EXERCISE | Throughout the listing below, show every line in which "else" occurs.

++++++

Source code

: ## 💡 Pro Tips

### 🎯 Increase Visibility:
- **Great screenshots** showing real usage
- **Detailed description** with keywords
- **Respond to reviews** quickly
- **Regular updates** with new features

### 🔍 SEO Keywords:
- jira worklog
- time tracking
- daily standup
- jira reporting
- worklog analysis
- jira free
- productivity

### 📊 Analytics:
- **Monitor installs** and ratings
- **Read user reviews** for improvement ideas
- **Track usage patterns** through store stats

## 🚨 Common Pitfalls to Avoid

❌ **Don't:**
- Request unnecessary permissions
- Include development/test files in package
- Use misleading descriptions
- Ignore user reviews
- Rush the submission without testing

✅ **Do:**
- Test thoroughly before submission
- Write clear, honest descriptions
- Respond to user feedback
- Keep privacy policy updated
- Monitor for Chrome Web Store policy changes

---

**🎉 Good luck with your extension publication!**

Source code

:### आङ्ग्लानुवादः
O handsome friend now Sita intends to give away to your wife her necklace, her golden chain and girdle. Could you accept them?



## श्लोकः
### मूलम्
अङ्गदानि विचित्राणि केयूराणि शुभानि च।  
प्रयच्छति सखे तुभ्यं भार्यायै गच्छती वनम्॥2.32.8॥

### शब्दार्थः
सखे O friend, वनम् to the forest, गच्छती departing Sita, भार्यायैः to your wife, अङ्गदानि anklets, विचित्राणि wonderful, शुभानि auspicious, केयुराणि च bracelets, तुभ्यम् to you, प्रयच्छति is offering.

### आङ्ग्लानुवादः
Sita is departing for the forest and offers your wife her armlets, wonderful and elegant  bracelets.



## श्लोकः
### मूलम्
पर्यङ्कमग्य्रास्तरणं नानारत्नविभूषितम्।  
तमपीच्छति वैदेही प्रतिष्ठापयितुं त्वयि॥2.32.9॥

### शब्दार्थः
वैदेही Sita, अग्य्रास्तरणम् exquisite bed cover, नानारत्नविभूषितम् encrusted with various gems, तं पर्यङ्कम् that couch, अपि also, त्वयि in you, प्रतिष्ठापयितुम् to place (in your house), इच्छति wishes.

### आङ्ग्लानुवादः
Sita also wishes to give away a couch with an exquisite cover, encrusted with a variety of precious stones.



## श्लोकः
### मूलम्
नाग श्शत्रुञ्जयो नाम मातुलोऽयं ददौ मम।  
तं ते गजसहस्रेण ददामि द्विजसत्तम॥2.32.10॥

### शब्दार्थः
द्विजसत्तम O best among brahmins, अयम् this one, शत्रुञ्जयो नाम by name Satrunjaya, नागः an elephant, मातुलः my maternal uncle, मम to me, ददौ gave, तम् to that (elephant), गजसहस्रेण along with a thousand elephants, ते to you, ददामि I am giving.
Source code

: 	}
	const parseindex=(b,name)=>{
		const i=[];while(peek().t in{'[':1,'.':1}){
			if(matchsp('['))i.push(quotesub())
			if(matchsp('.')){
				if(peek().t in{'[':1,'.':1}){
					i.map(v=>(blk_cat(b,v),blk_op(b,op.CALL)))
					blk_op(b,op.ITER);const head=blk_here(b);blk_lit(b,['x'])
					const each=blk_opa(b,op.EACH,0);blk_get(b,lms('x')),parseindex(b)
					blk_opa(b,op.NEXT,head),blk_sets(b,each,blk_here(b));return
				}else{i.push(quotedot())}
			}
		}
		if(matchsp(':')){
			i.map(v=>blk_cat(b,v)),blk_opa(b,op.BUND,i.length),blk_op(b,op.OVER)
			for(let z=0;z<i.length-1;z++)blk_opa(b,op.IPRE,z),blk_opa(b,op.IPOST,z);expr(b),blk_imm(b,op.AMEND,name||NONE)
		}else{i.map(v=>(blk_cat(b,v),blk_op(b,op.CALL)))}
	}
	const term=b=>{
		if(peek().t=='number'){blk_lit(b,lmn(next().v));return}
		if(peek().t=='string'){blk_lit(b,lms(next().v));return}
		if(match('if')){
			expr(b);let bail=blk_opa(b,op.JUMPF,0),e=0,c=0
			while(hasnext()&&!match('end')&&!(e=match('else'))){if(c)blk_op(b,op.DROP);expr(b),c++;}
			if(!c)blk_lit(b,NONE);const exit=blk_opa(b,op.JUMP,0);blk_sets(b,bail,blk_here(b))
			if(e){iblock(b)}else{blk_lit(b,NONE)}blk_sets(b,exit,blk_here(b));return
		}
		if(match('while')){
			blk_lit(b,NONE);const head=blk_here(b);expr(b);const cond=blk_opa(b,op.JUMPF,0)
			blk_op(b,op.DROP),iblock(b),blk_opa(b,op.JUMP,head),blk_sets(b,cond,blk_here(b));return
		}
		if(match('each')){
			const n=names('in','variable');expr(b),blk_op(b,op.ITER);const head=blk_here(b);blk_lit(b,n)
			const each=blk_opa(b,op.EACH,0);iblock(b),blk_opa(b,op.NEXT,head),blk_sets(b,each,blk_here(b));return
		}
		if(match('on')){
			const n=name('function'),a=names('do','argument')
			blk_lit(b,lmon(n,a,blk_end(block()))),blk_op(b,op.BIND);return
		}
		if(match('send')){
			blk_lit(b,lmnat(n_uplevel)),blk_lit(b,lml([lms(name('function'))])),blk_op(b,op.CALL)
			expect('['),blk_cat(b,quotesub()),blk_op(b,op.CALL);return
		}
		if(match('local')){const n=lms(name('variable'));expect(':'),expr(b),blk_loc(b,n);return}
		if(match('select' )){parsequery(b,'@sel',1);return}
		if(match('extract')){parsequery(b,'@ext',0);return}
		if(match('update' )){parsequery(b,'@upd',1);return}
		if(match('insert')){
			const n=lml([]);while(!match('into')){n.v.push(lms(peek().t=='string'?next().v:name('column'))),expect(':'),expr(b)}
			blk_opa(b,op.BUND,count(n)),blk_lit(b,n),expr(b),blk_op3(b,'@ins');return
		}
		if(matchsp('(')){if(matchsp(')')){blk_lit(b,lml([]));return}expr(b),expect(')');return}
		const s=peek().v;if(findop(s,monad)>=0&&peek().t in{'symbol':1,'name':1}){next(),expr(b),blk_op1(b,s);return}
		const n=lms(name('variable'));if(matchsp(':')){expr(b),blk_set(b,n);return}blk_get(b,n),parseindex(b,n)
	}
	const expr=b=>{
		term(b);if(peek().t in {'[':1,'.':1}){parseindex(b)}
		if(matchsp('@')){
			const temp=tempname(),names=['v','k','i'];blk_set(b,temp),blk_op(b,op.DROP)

++++++

TASK SOLUTION |
				}else{i.push(quotedot())}
		}else{i.map(v=>(blk_cat(b,v),blk_op(b,op.CALL)))}
			while(hasnext()&&!match('end')&&!(e=match('else'))){if(c)blk_op(b,op.DROP);expr(b),c++;}
			if(e){iblock(b)}else{blk_lit(b,NONE)}blk_sets(b,exit,blk_here(b));return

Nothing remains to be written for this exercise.